World stocks down as Fed's next policy move mulled

A quotation board displays the yen exchange rate against the U.S. dollar on Sept. 11, 2014, in Tokyo, Japan.


SEOUL, South Korea - Asian stocks erased gains and European markets were lower Thursday as investors tried to second guess the Federal Reserve's thinking on the timing of an interest rate hike. Japanese stocks rose as the yen resumed its fall against the U.S. dollar.

European markets drifted lower in early trading. Britain's FTSE 100 fell 0.2 percent to 6,819.10 and France's CAC 40 dropped 0.2 percent to 4,440.33. Germany's DAX shed 0.2 percent to 9,683.01. Wall Street was headed for a weak start. Both S&P 500 and Dow Jones futures fell 0.3 percent.

Japan's Nikkei 225 rose 0.8 percent to 15,909.20 but most other benchmarks closed lower. Hong Kong's Hang Seng dipped 0.2 percent to 24,662.64 and China's Shanghai Composite finished 0.3 percent lower at 2,311.68 after rising about 1 percent earlier in the day. South Korea's Kospi lost 0.7 percent to 2,034.16 in its first trading day of the week after holidays. Australia's S&P/ASX 200 fell 0.5 percent to 5,546.10.

Two San Francisco Fed economists pointed out in a paper earlier this week the gap between what the public expects about the Fed's future policy moves and what the board members expect. The paper said the public expects a "more accommodative" policy, meaning low interest rates for longer, than board members. The paper further gave weight to the view that the Fed's first rate hike since the 2008 financial crisis is closer than some expect. A report on the U.S. unemployment claims later on Thursday and another on U.S. retail sales on Friday could give investors a better read on the world's largest economy.

"There is a bigger possibility that the FOMC's forward guidance (about higher interest rates) would change," Chun Jung-hun, an analyst at Kiwoom Securities in Seoul, said in a report. "Market participants cannot help reacting sensitively to possible changes in the Fed's statement.
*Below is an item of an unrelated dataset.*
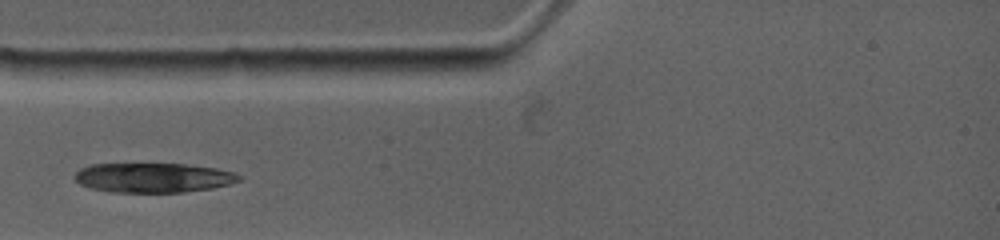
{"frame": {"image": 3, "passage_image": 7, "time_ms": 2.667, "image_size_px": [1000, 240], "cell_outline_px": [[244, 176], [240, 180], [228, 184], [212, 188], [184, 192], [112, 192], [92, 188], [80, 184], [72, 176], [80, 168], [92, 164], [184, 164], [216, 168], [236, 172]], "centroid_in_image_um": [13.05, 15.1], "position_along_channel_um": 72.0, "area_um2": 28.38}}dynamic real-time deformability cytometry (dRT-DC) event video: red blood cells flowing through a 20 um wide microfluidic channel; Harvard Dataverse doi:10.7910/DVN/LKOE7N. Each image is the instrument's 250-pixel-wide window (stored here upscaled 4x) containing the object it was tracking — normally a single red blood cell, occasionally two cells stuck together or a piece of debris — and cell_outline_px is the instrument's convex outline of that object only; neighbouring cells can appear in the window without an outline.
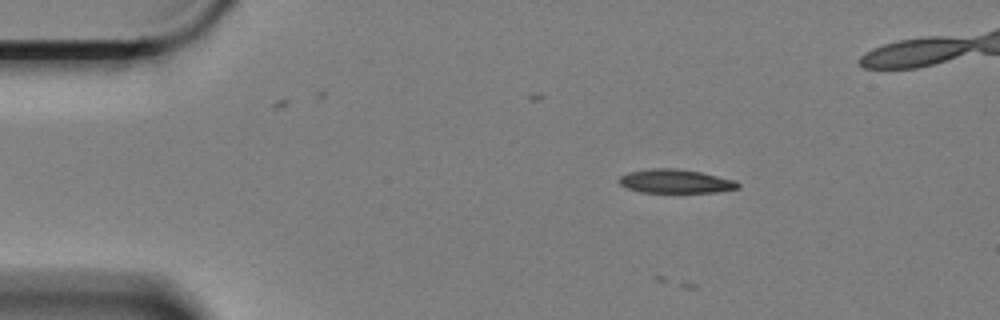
{"species": "Egyptian fruit bat (a non-hibernating species)", "species_latin": "Rousettus aegyptiacus", "temperature_condition": "cold", "stored_images_in_passage": 16, "camera_frame_rate_fps": 3000, "um_per_image_px": 0.085, "animal": {"sex": "female"}, "frame": {"image": 1, "passage_image": 8, "time_ms": 2.333, "image_size_px": [1000, 320], "cell_outline_px": [[740, 188], [716, 192], [640, 192], [628, 188], [620, 184], [616, 180], [620, 176], [628, 172], [648, 168], [676, 168], [700, 172], [736, 180], [740, 184]], "centroid_in_image_um": [57.4, 15.4], "position_along_channel_um": 27.6, "area_um2": 16.59}}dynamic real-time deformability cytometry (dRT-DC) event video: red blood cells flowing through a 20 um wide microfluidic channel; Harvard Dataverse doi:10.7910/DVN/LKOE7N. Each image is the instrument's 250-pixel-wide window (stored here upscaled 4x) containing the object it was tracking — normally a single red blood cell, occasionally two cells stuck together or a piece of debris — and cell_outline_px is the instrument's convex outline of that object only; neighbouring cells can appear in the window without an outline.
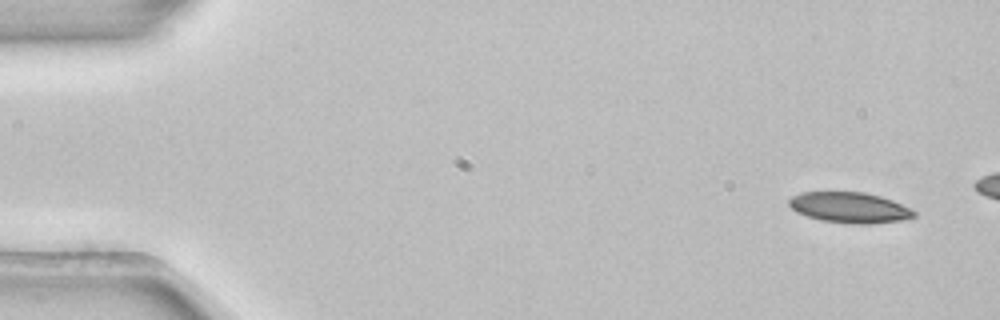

There is a more possibility that the phrase 'considerable time' would be deleted from the statement."

President Barack Obama authorized U.S. airstrikes inside Syria to root out Islamic State extremists but markets' reactions are remained to be seen. Obama laid out his plan to "degrade and ultimately destroy" the Islamic State militants in Iraq and Syria, including the authorization of U.S. airstrikes within Syria. The U.S. already has launched about 150 airstrikes on Islamic State targets inside Iraq, at the invitation of the Iraqi government.

Stocks in mainland China gained ground earlier in the day after the country's monthly consumer price index showed a lower inflation rate. Consumer prices rose 2 percent last month from over a year earlier, compared with a 2.3 percent rise in July. Subdued inflation suggests the domestic economy is muted but also gives policymakers headroom to maintain easy access to credit and possibly introduce new stimulus measures.

The dollar continued to gain against the yen and other Asian currencies on expectations the Federal Reserve will raise interest rates from ultra-low levels in coming months because of steady improvement in the U.S. economy. Europe and Japan by contrast are not expected to let up on stimulatory monetary policy. Credit Agricole analysts said in a report that the dollar will rise to 108 yen by the end of this year, even without further policy easing in Japan. It said the yen will be driven higher by rate hike expectations in the U.S.

Benchmark U.S. crude for October delivery was down 23 cents to $91.43 a barrel in electronic trading on the New York Mercantile Exchange. The contract dropped $1.08 to settle at $91.67 on Wednesday. Crude prices fell after the Organization for Petroleum Exporting Countries revised down its growth forecasts for global crude oil demand in a monthly report released Wednesday.

The dollar rose to 106.97 yen from 106.82 yen late Wednesday. The euro rose to $1.2927 from $1.2921.